Dataset of personal medical data of 1,338 patients with a variety of variables that have an affect on the cost of medical services provided. The purpose of the analysis is to analyze the effects of variables on the cost of medical care, e.g. age, gender, region, etc.
There are a variety of variables that will impact the outcome of this analysis:
- Age: age of primary beneficiary
- Teen:13-19
- Adult: 20-39
- Middle Age Adult : 40-59
- Senior Adult :60+
- Sex: insurance contractor gender,
- Male
- Female
- Body Mass Index (BMI): Weight to height body mass ratio
- Underweight: Below 18.5
- Normal: 18.5 - 24.9
- Overweight: 25.0 – 29.9
- Obese: Greater Than or equal to 30.0
- Children: Number of dependents
- Smoker: Smoking
- Region: Region of domicile of the patient in the United States.
- Northeast
- Southeast
- Southwest
- Northwest
- Charges: Individual medical costs billed by health insurance for services provided
The objective of the analysis is to analyze the effects of variables on the cost of medical care. The analysis seeks to answer the following questions:
- Which region has the lowest cost of medical care?
- Which gender has the highest typical medical charges?
- Is there correlation between the number of dependents a patient has and medical charges?
- Is there correlation between age and medical charges?
- Do individuals with higher BMI have higher medical charges?
- What is the relationship between smoking and medical charges?
- What region has the lowest cost of medical care?
The overall average of charges in the dataset is $13,270.42. However, there is an uneven distribution of charges in the dataset. As indicated in the histogram above there is a right skew that is affecting the average. The median charge, $9,377.90, is a better indication of the amount of a typical medical charge.
The same is true for the distribution of charges in the four regions in the dataset. As aforementioned the median is a better indication of the typical medical charge within each region. The Southwest region has the lowest median charge, $8,798.59, of all the regions in the dataset. This can be attributed to the Southwest region having the least amount of smokers, 58, overall, the least amount of female smokers, 21, in the dataset, and the second smallest amount of male smokers, 37, in the dataset. This is significant due to smokers incurring charges that are four times greater than non-smokers on average!
- Which gender has the highest highest typical charges?
The distribution of the charges of both male and females have a right skew in which outliers are impacting the calculation of the average charges.
The median charges of each sex is a better indicator of the typical charges. Males have a median charge of $9,369.62 and females have a median charge of $9,412.96 as indicated in the bar ch art above.
- Is there correlation between the number of dependents a patient has and medical charges?
As indicated in the scatter plot above there is no linear correlation between number of dependents and charges. The correlation coefficient of comparing the number of children a patient has to charges incurred is .07, indicating that there is no correlation. This is also evident in the line of best fit seen on the scatter plot above.
- Is there correlation between age and medical charges?
There is a low correlation between age and charges incurred by patients. This is indicated by the correlation coefficient of 0.30 as well as the line of best fit in the scatter plot above. This is also indicated in the average charges of each age category as well.
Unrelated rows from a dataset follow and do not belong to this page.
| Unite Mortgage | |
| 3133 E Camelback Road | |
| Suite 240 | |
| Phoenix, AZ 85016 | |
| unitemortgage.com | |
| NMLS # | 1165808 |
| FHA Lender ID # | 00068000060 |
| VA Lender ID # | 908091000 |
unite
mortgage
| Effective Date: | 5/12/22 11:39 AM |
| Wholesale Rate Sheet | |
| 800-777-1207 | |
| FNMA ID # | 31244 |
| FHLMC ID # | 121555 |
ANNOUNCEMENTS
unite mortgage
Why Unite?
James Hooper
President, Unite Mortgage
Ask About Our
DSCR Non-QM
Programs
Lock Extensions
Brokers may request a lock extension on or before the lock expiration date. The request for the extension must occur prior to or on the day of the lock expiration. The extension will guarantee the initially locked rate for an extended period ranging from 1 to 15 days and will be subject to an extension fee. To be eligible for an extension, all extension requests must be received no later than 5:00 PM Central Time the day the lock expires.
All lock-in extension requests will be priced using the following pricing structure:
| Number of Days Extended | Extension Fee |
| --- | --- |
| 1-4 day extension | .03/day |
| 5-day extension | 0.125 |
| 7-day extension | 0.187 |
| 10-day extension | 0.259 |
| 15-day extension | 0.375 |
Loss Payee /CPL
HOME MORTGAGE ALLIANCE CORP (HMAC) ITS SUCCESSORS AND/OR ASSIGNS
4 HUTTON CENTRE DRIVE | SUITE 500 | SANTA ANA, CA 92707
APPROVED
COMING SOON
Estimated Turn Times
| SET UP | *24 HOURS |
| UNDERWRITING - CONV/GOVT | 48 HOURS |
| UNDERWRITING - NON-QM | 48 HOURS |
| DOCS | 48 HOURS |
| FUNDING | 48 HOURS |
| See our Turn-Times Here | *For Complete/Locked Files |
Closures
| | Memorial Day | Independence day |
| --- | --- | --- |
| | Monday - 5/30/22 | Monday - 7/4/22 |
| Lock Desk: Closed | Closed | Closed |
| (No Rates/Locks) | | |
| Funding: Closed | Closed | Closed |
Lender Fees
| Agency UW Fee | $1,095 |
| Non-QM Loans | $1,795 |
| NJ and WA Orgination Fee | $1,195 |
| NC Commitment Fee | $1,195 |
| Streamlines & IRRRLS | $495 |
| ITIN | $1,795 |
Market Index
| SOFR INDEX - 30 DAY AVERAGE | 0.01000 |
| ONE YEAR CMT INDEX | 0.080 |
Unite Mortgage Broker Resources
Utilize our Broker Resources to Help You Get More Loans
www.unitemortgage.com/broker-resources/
Teens have an average medical charge of $8,407.35, Adults have an average charge of $10,603.65, Middle Aged Adults have an average medical charge of $15,431.97, and Seniors have an average medical charge of $21,248.02. There is a clear pattern of increased cost as the age of the patient increases.
- Do individuals with higher BMI have higher medical costs?
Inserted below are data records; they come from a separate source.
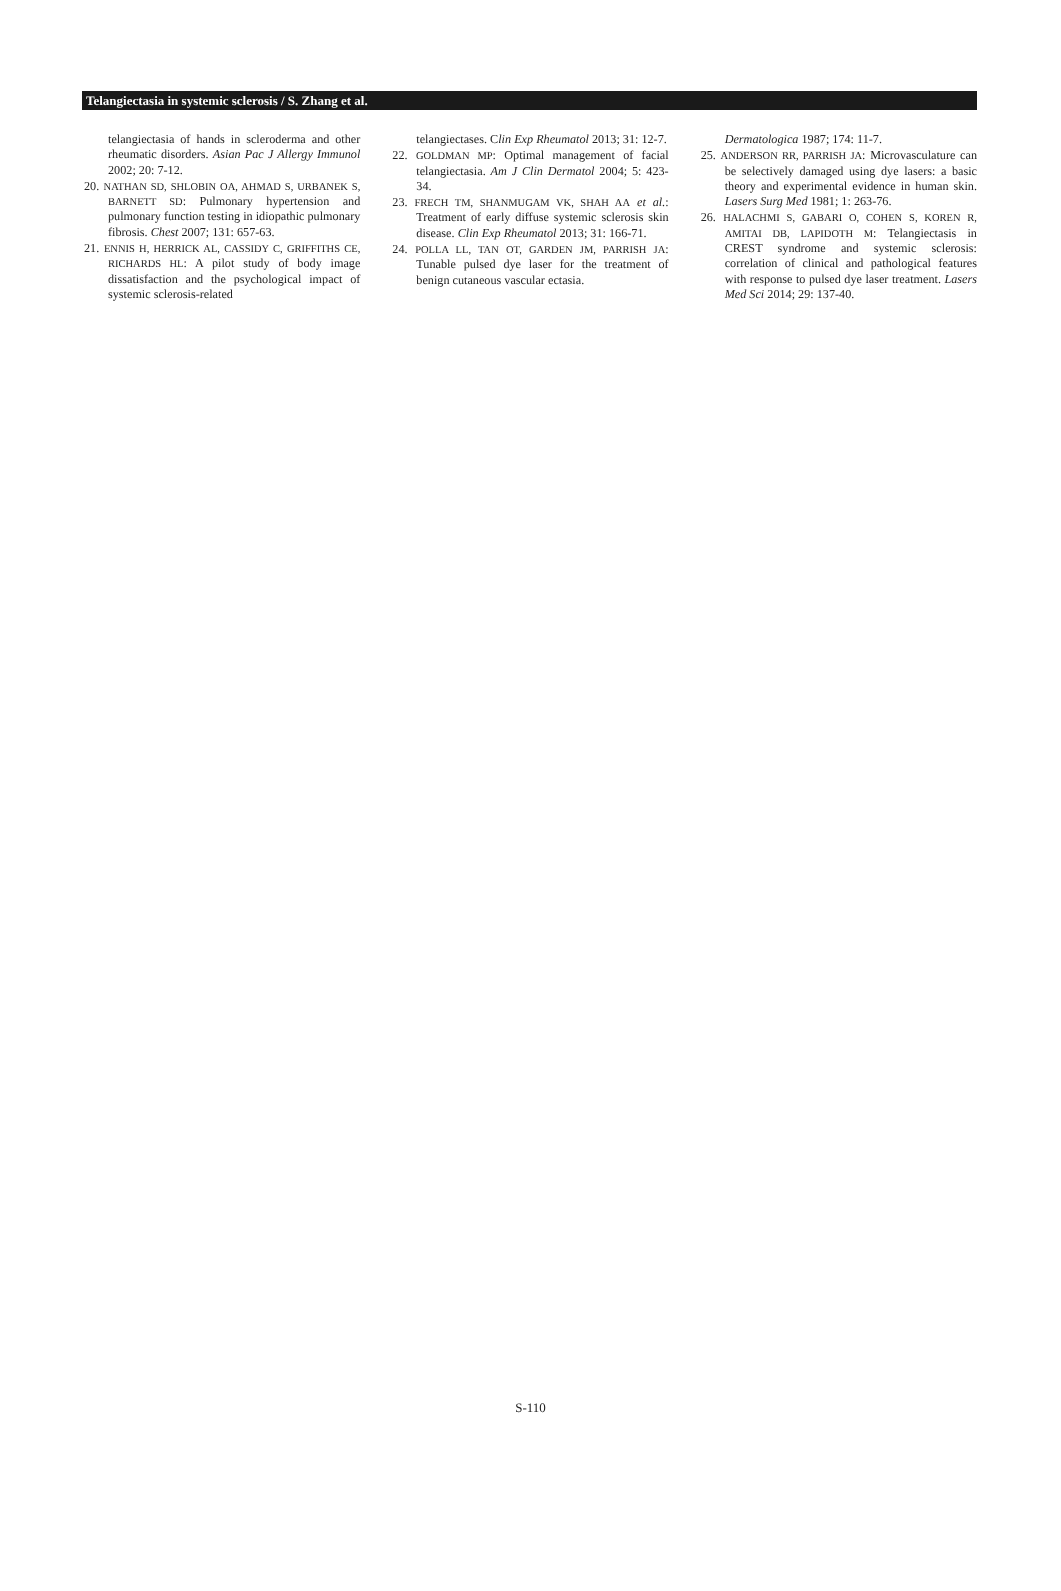Telangiectasia in systemic sclerosis / S. Zhang et al.
telangiectasia of hands in scleroderma and other rheumatic disorders. Asian Pac J Allergy Immunol 2002; 20: 7-12.
20. NATHAN SD, SHLOBIN OA, AHMAD S, URBANEK S, BARNETT SD: Pulmonary hypertension and pulmonary function testing in idiopathic pulmonary fibrosis. Chest 2007; 131: 657-63.
21. ENNIS H, HERRICK AL, CASSIDY C, GRIFFITHS CE, RICHARDS HL: A pilot study of body image dissatisfaction and the psychological impact of systemic sclerosis-related
telangiectases. Clin Exp Rheumatol 2013; 31: 12-7.
22. GOLDMAN MP: Optimal management of facial telangiectasia. Am J Clin Dermatol 2004; 5: 423-34.
23. FRECH TM, SHANMUGAM VK, SHAH AA et al.: Treatment of early diffuse systemic sclerosis skin disease. Clin Exp Rheumatol 2013; 31: 166-71.
24. POLLA LL, TAN OT, GARDEN JM, PARRISH JA: Tunable pulsed dye laser for the treatment of benign cutaneous vascular ectasia.
Dermatologica 1987; 174: 11-7.
25. ANDERSON RR, PARRISH JA: Microvasculature can be selectively damaged using dye lasers: a basic theory and experimental evidence in human skin. Lasers Surg Med 1981; 1: 263-76.
26. HALACHMI S, GABARI O, COHEN S, KOREN R, AMITAI DB, LAPIDOTH M: Telangiectasis in CREST syndrome and systemic sclerosis: correlation of clinical and pathological features with response to pulsed dye laser treatment. Lasers Med Sci 2014; 29: 137-40.
S-110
Yes, individuals with higher BMIs have higher medical costs. The higher a patient’s BMI the higher the average charges as indicated in the line chart above.
- What is the relationship between smoking and medical charges?
Smoking adversely impacts medical charges. As indicated in the bar chart above smokers have an average charge of $32,050.23 and non-smokers have an average medical charge of $8,434.27. Smokers have an average charge that is nearly four times greater than the amount of non-smokers.
As seen in the histogram above, the distribution of charges of smokers is bimodal. The two modes are indicative of the subgroups related to BMI. There are two subgroups, patients that have a BMI less than 30 and patients that have a BMI greater than 30. Recall that a BMI over 30 is categorized as obese and a BMI less than 30 is categorized as not obese.
In the histogram above there is a slight right skew. So, the median is a better indication of the typical charge of a smoker that has a BMI of less than 30. The median charge is $20,167.34.
The histogram above shows an even distribution of charges with very few outliers. The average charge for smokers with a BMI greater than 30 is $41,557.99.